EXERCISE
In the records below, take the line containing "importerade varor" and every line following it, and write them out exactly.

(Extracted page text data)
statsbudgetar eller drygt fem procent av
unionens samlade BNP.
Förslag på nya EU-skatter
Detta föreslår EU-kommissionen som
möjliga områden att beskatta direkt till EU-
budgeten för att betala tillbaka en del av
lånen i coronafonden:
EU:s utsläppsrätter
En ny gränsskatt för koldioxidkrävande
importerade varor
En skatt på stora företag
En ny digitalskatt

TASK OUTPUT
importerade varor
En skatt på stora företag
En ny digitalskatt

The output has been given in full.